LISTED ENTRIES Block Start
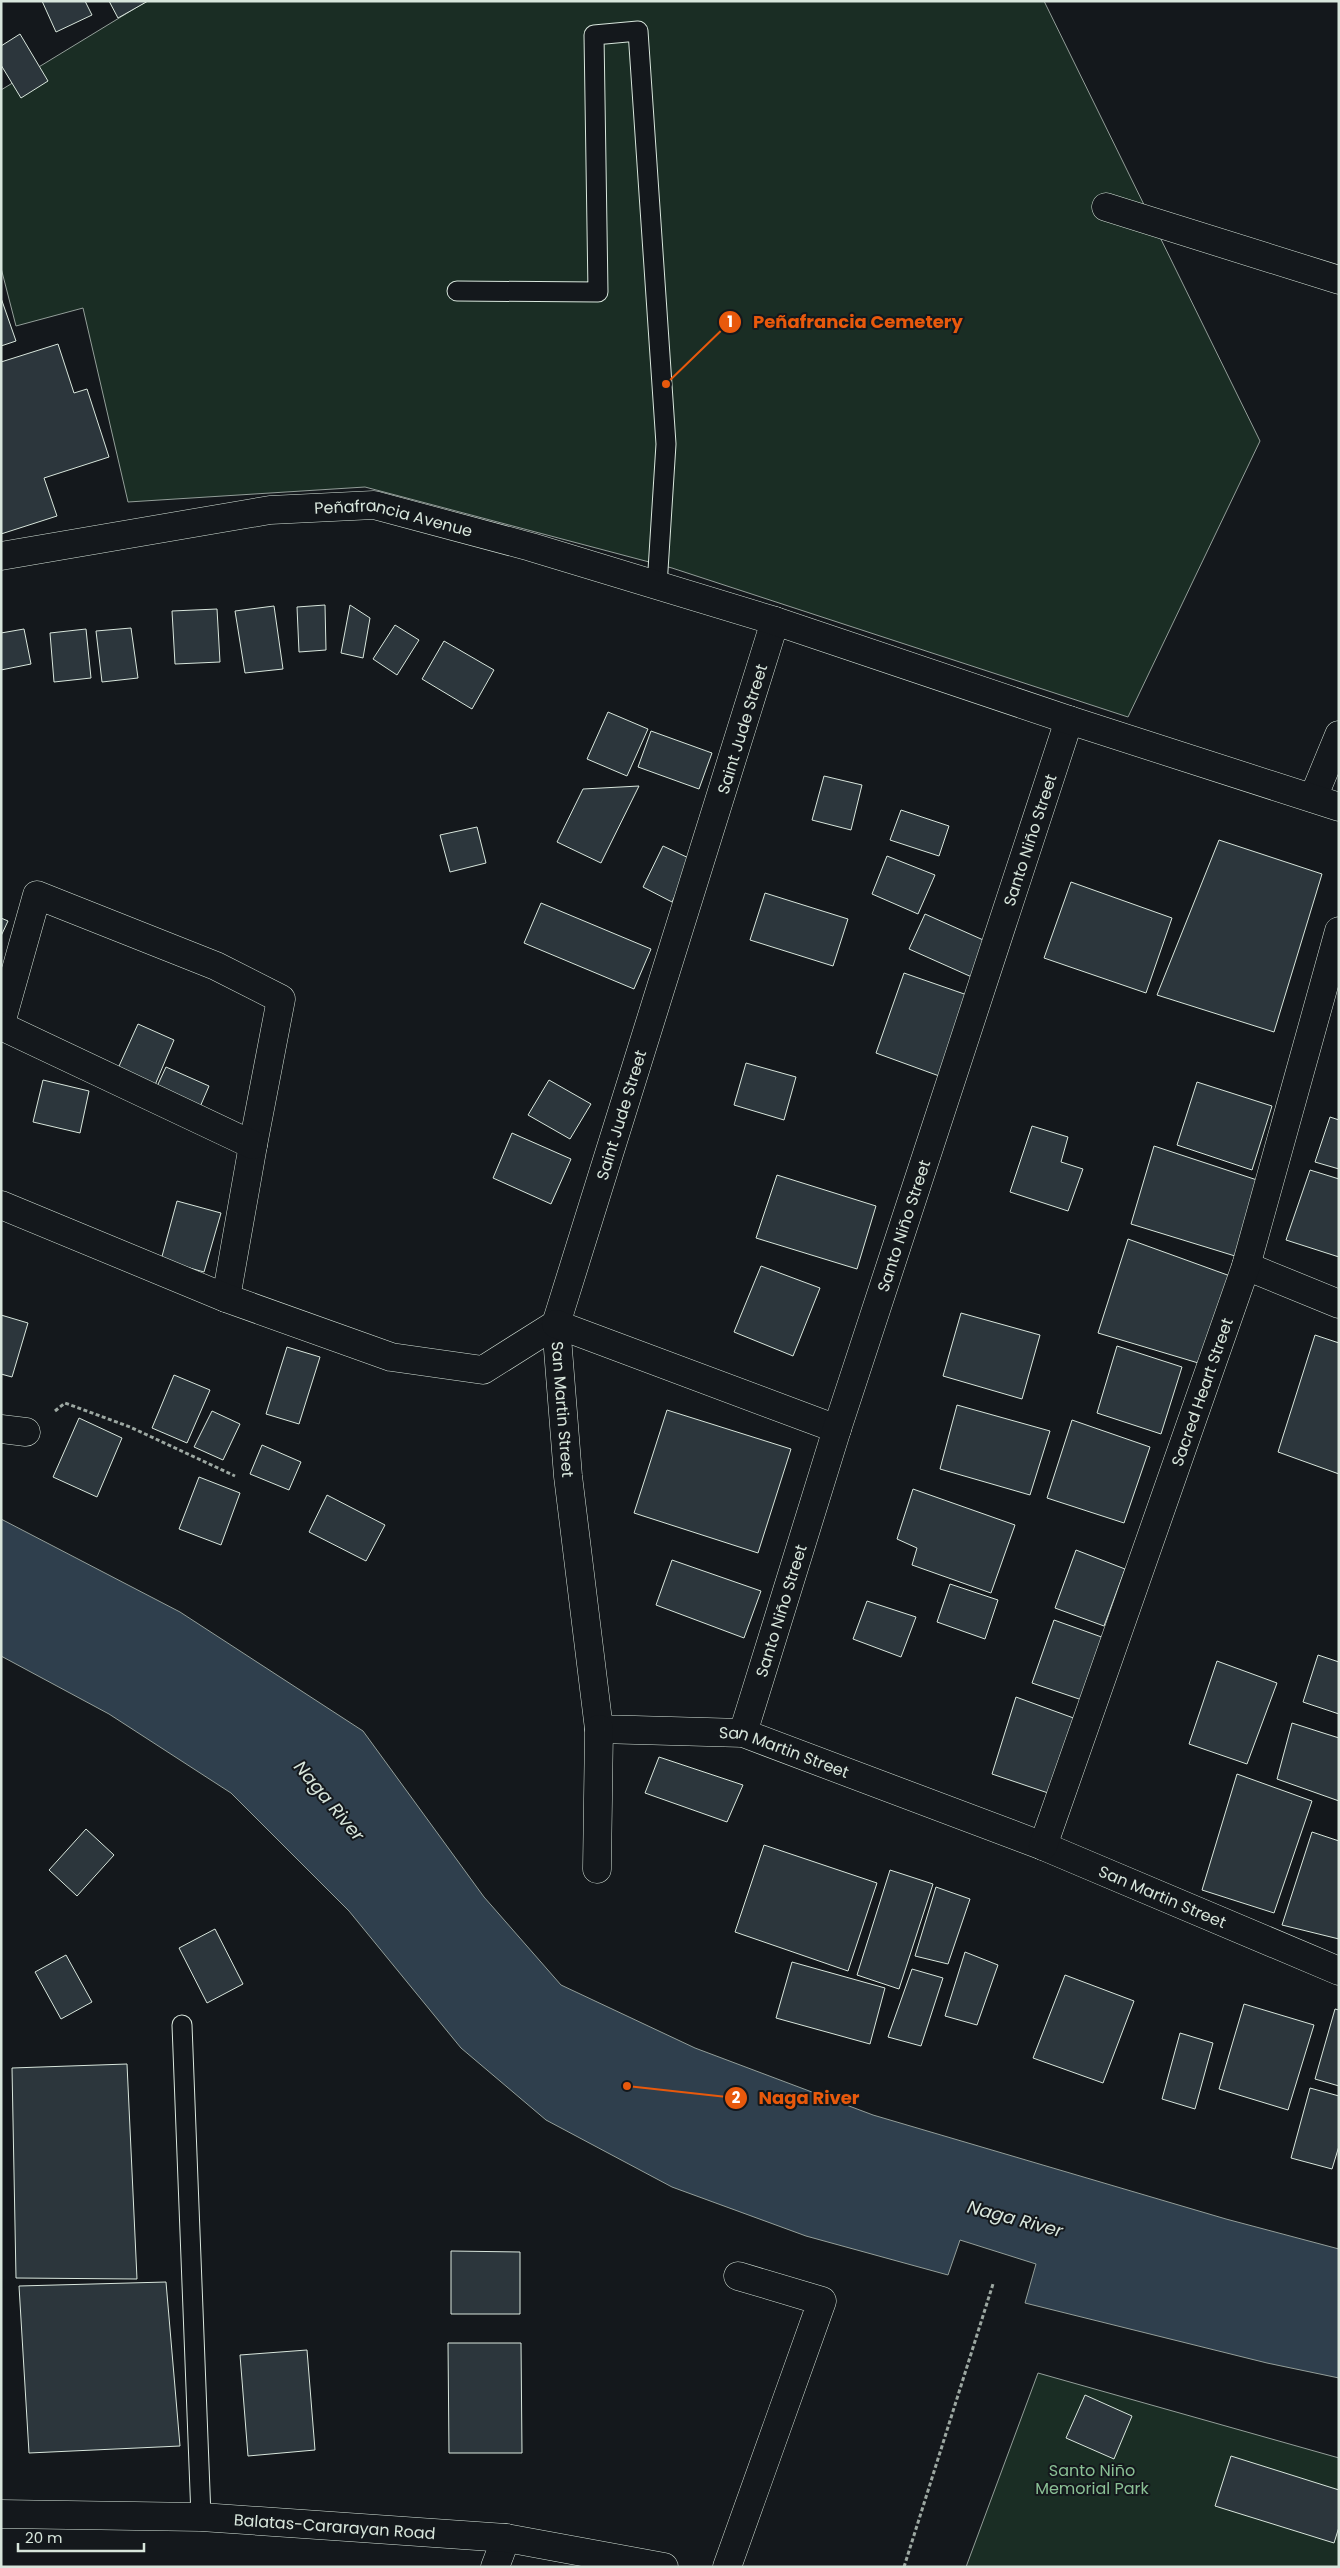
<svg xmlns="http://www.w3.org/2000/svg" width="1340" height="2568" viewBox="0 0 1340 2568" font-family="Poppins,sans-serif">
	<style>
		.green { fill: #1a2d24; stroke: #939e99 }
		.water { fill: #2f3f4d; stroke: #939e99 }
		.building { fill: #2c363c; stroke: #d8e6dc }
		.lines { fill: none; stroke-linecap: round; stroke-linejoin: round }
		.lane-casing { stroke: #d8e6dc; stroke-width: 21 }
		.street-casing { stroke: #d8e6dc; stroke-width: 29 }
		.secondary-casing { stroke: #d8e6dc; stroke-width: 29 }
		.path { stroke: #9da8a2; stroke-width: 3; stroke-dasharray: 4 2.5; stroke-linecap: butt }
		.lane { stroke: #14181c; stroke-width: 19 }
		.street { stroke: #14181c; stroke-width: 28 }
		.secondary { stroke: #14181c; stroke-width: 28 }
		.labels { text-anchor: middle; stroke-width: 4; stroke-linejoin: round; paint-order: stroke }
		.street-label { font-size: 16px; fill: #d8e6dc; stroke: #14181c }
		.park-label { font-size: 16px; fill: #8ac095; stroke: #14181c }
		.water-label { font-size: 18px; font-style: italic; fill: #d8e6dc; stroke: #14181c }
		.leader { fill: none; stroke: #e8590c; stroke-width: 2 }
		.callout-dot { fill: #e8590c; stroke: #14181c; stroke-width: 2 }
		.mark-label { font-size: 15px; text-anchor: middle; font-weight: bold; fill: #fff }
		.callout-label { font-size: 18px; text-anchor: middle; font-weight: bold; fill: #e8590c; stroke: #14181c; stroke-width: 4; stroke-linejoin: round; paint-order: stroke }
	</style>
	<rect width="100%" height="100%" fill="#14181c"/>
	<!-- green -->
	<g class="green">
		<polygon points="147,1 1044,1 1260,441 1128,717 672,568 365,487 128,502 83,308 16,326 1,268 1,90"/>
		<polygon points="1038,2373 1339,2458 1339,2567 966,2567"/>
	</g>
	<!-- water -->
	<polygon class="water" points="1,1519 180,1612 363,1731 484,1897 561,1985 695,2048 873,2115 1226,2219 1339,2249 1339,2378 1267,2363 1025,2303 1036,2264 960,2240 948,2275 806,2236 672,2187 546,2120 461,2048 349,1911 231,1793 109,1714 1,1656"/>
	<!-- building -->
	<g class="building">
		<polygon points="42,1 85,1 92,15 56,32"/>
		<polygon points="109,1 148,1 118,18"/>
		<polygon points="20,34 48,81 21,98 1,65 1,46"/>
		<polygon points="1,298 16,341 1,346"/>
		<polygon points="58,344 74,393 87,389 109,457 44,478 57,516 1,534 1,362"/>
		<polygon points="325,605 326,650 299,652 297,607"/>
		<polygon points="350,605 370,618 363,658 341,653"/>
		<polygon points="274,606 283,669 245,673 235,611"/>
		<polygon points="217,609 220,662 175,664 172,611"/>
		<polygon points="395,625 419,640 397,675 373,659"/>
		<polygon points="131,628 138,678 102,682 96,631"/>
		<polygon points="24,629 31,664 1,670 1,633"/>
		<polygon points="86,629 91,678 54,682 50,633"/>
		<polygon points="444,641 494,670 472,709 422,679"/>
		<polygon points="608,712 648,729 627,776 587,759"/>
		<polygon points="651,731 712,753 699,789 638,767"/>
		<polygon points="824,776 862,785 851,830 812,820"/>
		<polygon points="639,786 601,863 557,842 583,789"/>
		<polygon points="901,810 949,826 939,856 890,840"/>
		<polygon points="477,827 486,863 450,872 440,835"/>
		<polygon points="1219,840 1322,874 1274,1032 1157,995"/>
		<polygon points="663,846 693,860 672,902 643,887"/>
		<polygon points="887,856 935,875 918,914 872,894"/>
		<polygon points="1071,882 1172,918 1146,993 1044,958"/>
		<polygon points="765,893 848,919 833,966 750,940"/>
		<polygon points="541,903 651,949 634,989 524,943"/>
		<polygon points="925,914 990,943 974,978 909,949"/>
		<polygon points="1,918 8,921 1,936"/>
		<polygon points="904,973 970,996 942,1077 876,1053"/>
		<polygon points="138,1024 174,1040 152,1092 115,1075"/>
		<polygon points="746,1063 796,1077 784,1120 734,1105"/>
		<polygon points="166,1067 209,1086 197,1114 153,1095"/>
		<polygon points="43,1080 89,1091 80,1133 33,1122"/>
		<polygon points="549,1080 591,1104 570,1139 528,1115"/>
		<polygon points="1197,1082 1272,1106 1252,1170 1177,1145"/>
		<polygon points="1330,1117 1339,1120 1339,1169 1315,1162"/>
		<polygon points="1032,1126 1068,1137 1061,1162 1083,1169 1068,1211 1010,1192"/>
		<polygon points="512,1133 571,1159 551,1204 493,1178"/>
		<polygon points="1154,1146 1257,1180 1235,1256 1131,1224"/>
		<polygon points="1310,1170 1339,1179 1339,1257 1286,1240"/>
		<polygon points="777,1175 876,1206 857,1269 756,1238"/>
		<polygon points="177,1201 221,1213 204,1272 161,1260"/>
		<polygon points="1128,1239 1233,1277 1205,1365 1098,1333"/>
		<polygon points="761,1266 820,1288 793,1356 734,1332"/>
		<polygon points="961,1313 1040,1335 1022,1399 943,1376"/>
		<polygon points="1,1315 28,1323 12,1377 1,1374"/>
		<polygon points="1315,1335 1339,1343 1339,1474 1278,1452"/>
		<polygon points="1117,1346 1182,1367 1161,1434 1097,1413"/>
		<polygon points="287,1347 320,1357 299,1424 266,1414"/>
		<polygon points="174,1375 210,1390 187,1443 152,1428"/>
		<polygon points="957,1405 1050,1431 1030,1495 940,1469"/>
		<polygon points="667,1410 791,1449 758,1553 634,1513"/>
		<polygon points="212,1411 240,1424 223,1460 194,1447"/>
		<polygon points="79,1418 122,1438 97,1497 53,1477"/>
		<polygon points="1072,1420 1150,1447 1124,1523 1047,1498"/>
		<polygon points="262,1445 301,1462 289,1490 250,1474"/>
		<polygon points="199,1477 240,1493 221,1545 179,1529"/>
		<polygon points="913,1489 1015,1525 991,1593 912,1565 917,1548 897,1539"/>
		<polygon points="327,1495 385,1525 366,1561 309,1532"/>
		<polygon points="1076,1550 1125,1569 1104,1626 1055,1608"/>
		<polygon points="672,1560 761,1591 744,1638 656,1605"/>
		<polygon points="950,1584 998,1600 985,1639 937,1622"/>
		<polygon points="867,1601 916,1617 901,1657 853,1639"/>
		<polygon points="1054,1620 1110,1640 1088,1702 1032,1683"/>
		<polygon points="1318,1655 1339,1662 1339,1714 1303,1702"/>
		<polygon points="1217,1661 1277,1683 1247,1764 1189,1744"/>
		<polygon points="1016,1697 1079,1720 1057,1796 992,1774"/>
		<polygon points="1292,1723 1339,1738 1339,1801 1277,1779"/>
		<polygon points="659,1757 743,1785 727,1822 645,1793"/>
		<polygon points="1237,1774 1312,1801 1274,1913 1202,1890"/>
		<polygon points="86,1829 114,1855 77,1896 49,1870"/>
		<polygon points="1312,1832 1339,1841 1339,1939 1282,1925"/>
		<polygon points="764,1845 877,1883 848,1971 735,1932"/>
		<polygon points="890,1870 933,1884 899,1989 857,1975"/>
		<polygon points="936,1887 970,1899 948,1964 915,1956"/>
		<polygon points="215,1929 243,1984 207,2003 179,1948"/>
		<polygon points="965,1952 998,1965 977,2025 945,2016"/>
		<polygon points="66,1955 92,2002 61,2019 35,1972"/>
		<polygon points="792,1962 885,1988 870,2044 776,2018"/>
		<polygon points="912,1969 943,1978 921,2046 888,2037"/>
		<polygon points="1065,1975 1134,2001 1103,2083 1033,2058"/>
		<polygon points="1244,2004 1314,2025 1288,2110 1219,2089"/>
		<polygon points="1335,2009 1339,2010 1339,2086 1315,2079"/>
		<polygon points="1180,2033 1213,2043 1195,2109 1162,2099"/>
		<polygon points="127,2064 137,2279 16,2278 12,2068"/>
		<polygon points="1310,2088 1339,2096 1339,2146 1332,2169 1291,2158"/>
		<polygon points="451,2251 520,2252 520,2314 451,2314"/>
		<polygon points="166,2282 180,2446 29,2453 19,2286"/>
		<polygon points="448,2343 521,2343 522,2453 449,2453"/>
		<polygon points="307,2350 315,2450 248,2456 240,2355"/>
		<polygon points="1085,2395 1132,2416 1114,2459 1066,2438"/>
		<polygon points="1231,2456 1339,2490 1339,2527 1334,2543 1215,2506"/>
	</g>
	<g class="lines">
		<!-- lane casing -->
		<g class="lane-casing">
			<g id="lane">
				<polyline points="457,291 598,292 594,35 638,31 666,444 657,586"/>
				<polyline points="182,2025 201,2517"/>
			</g>
		</g>
		<!-- street casing -->
		<g class="street-casing">
			<g id="street">
				<polyline points="1106,207 1339,280"/>
				<path id="s1" d="M775 621 556 1324 568 1476 599 1729 743 1733 1043 1846 1339 1971"/>
				<polyline points="1313,798 1339,735"/>
				<polyline points="1,1023 37,895 216,966 281,999 253,1145 226,1298"/>
				<polyline points="1,1026 253,1145"/>
				<polyline points="1,1205 226,1298 391,1357 483,1370 556,1324"/>
				<polyline points="1246,1266 1339,1304"/>
				<polyline points="556,1324 837,1429"/>
				<polyline points="1,1429 26,1432"/>
				<path id="s2" d="M743 1733 837 1429 1069 720"/>
				<path id="s3" d="M1043 1846 1246 1266 1339 931"/>
				<polyline points="597,1869 599,1729"/>
				<polyline points="495,2567 506,2538"/>
				<polyline points="727,2567 822,2301 738,2276"/>
			</g>
		</g>
		<!-- secondary casing -->
		<g class="secondary-casing">
			<g id="secondary">
				<path id="s4" d="M1 556 270 510 374 505 531 547 775 621 1069 720 1339 807"/>
				<path id="s5" d="M1 2514 201 2517 506 2538 664 2567"/>
			</g>
		</g>
		<!-- path -->
		<g class="path">
			<polyline points="55,1411 65,1403 130,1427 235,1476"/>
			<polyline points="904,2567 993,2284"/>
		</g>
		<!-- lane -->
		<use href="#lane" class="lane"/>
		<!-- street -->
		<use href="#street" class="street"/>
		<!-- secondary -->
		<use href="#secondary" class="secondary"/>
	</g>
	<g class="labels">
		<!-- street labels -->
		<g class="street-label">
			<text dy="6" stroke="none"><textPath href="#s4" startOffset="398">Peñafrancia Avenue</textPath></text>
			<text transform="translate(742 729) rotate(-73)" y="6">Saint Jude Street</text>
			<text dy="6" stroke="none"><textPath href="#s2" startOffset="938">Santo Niño Street</textPath></text>
			<text transform="translate(621 1115) rotate(-73)" y="6">Saint Jude Street</text>
			<text dy="6" stroke="none"><textPath href="#s2" startOffset="532">Santo Niño Street</textPath></text>
			<text dy="6" stroke="none"><textPath href="#s3" startOffset="481">Sacred Heart Street</textPath></text>
			<text dy="6" stroke="none"><textPath href="#s1" startOffset="822">San Martin Street</textPath></text>
			<text dy="6" stroke="none"><textPath href="#s2" startOffset="128">Santo Niño Street</textPath></text>
			<text dy="6" stroke="none"><textPath href="#s1" startOffset="1332">San Martin Street</textPath></text>
			<text dy="6" stroke="none"><textPath href="#s1" startOffset="1738">San Martin Street</textPath></text>
			<text dy="6" stroke="none"><textPath href="#s5" startOffset="334">Balatas-Cararayan Road</textPath></text>
		</g>
		<!-- park labels -->
		<g class="park-label">
			<text x="1092" y="2476">Santo Niño<tspan x="1092" dy="18">Memorial Park</tspan></text>
		</g>
		<!-- water labels -->
		<g class="water-label">
			<text transform="translate(329 1801) rotate(50)" y="6">Naga River</text>
			<text transform="translate(1015 2219) rotate(15)" y="6">Naga River</text>
		</g>
	</g>
	<!-- callouts -->
	<path class="leader" d="M666 384L730 322M627 2086L736 2098"/>
	<g class="callout-dot">
		<circle cx="666" cy="384" r="5"/>
		<circle cx="627" cy="2086" r="5"/>
		<circle cx="730" cy="322" r="12"/>
		<circle cx="736" cy="2098" r="12"/>
	</g>
	<g class="mark-label">
		<text x="730" y="327">1</text>
		<text x="736" y="2103">2</text>
	</g>
	<g class="callout-label">
		<text x="858" y="328">Peñafrancia Cemetery</text>
		<text x="809" y="2104">Naga River</text>
	</g>
	<!-- border -->
	<rect width="1340" height="2568" fill="none" stroke="#d8e6dc" stroke-width="5"/>
	<!-- scale -->
	<path d="M18 2543v8h126v-8" fill="none" stroke="#d8e6dc" stroke-width="2.5"/>
	<text x="25" y="2543" font-size="15" fill="#d8e6dc" stroke="#14181c" stroke-width="4" paint-order="stroke">20 m</text>
</svg>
LISTED ENTRIES Block End
**TASK REQUIREMENTS:**
Look through the entries above; copy each line where the string "middle" appears.

**THE ANSWER:**
		.labels { text-anchor: middle; stroke-width: 4; stroke-linejoin: round; paint-order: stroke }
		.mark-label { font-size: 15px; text-anchor: middle; font-weight: bold; fill: #fff }
		.callout-label { font-size: 18px; text-anchor: middle; font-weight: bold; fill: #e8590c; stroke: #14181c; stroke-width: 4; stroke-linejoin: round; paint-order: stroke }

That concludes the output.